The overall SD of the SDs was more than 1.5 ... so a change from 11.0 to 11.9 is only 0.6 SDs from the previous mean. For statistical significance, you'd need to more triple that ... which means you'd need roughly ten times as many seasons. It would take 360 years of Major League Baseball to get a 50 percent chance of statistical significance for a single unregressed APBA season.
It's a smaller effect than I had been thinking it would be.
In any case, that just applies to team records. You'll be able to notice the spread more easily in individual results.
For a season of 600 AB, the binomial standard deviation of batting average is 18.7 points.
In 2012, Buster Posey led the majors in batting average, at .336. In a simulation, he'd have a 50% chance of beating that.

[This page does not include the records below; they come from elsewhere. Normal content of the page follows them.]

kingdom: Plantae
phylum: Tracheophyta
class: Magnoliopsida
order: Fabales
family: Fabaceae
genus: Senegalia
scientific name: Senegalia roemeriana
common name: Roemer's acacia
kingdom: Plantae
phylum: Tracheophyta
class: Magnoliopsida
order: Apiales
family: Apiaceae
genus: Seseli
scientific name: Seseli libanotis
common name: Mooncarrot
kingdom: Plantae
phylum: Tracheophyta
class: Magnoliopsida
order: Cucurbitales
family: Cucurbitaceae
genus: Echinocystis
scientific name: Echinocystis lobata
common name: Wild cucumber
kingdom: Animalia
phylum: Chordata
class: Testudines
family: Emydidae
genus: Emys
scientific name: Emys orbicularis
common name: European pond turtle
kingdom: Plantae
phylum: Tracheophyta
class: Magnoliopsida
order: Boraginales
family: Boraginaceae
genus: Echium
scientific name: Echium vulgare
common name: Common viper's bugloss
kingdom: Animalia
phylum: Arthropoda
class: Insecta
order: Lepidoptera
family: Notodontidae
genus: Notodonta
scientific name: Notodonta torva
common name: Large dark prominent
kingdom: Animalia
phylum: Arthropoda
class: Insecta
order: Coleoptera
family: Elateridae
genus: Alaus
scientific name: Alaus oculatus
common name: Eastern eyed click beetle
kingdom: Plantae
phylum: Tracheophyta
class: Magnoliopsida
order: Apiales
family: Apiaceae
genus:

Miguel Cabrera, who hit .330, would have probably a 40% chance. Andrew McCutchen, half an SD behind, would have a 30% chance. Mike Trout, also around 30%. Adrian Beltre (.321), 20%. So far, that adds up to 170%, or an average of 1.7 simulated hitters beating .336. And that's only after looking at five players!
So, it's virtually assured that the simulated leader will outhit the actual leader. That's probably true in any of the major statistics where players get similar numbers of opportunities.
Bottom line: in an APBA season, you'll notice players are more extreme than real life -- but you probably won't notice that teams are.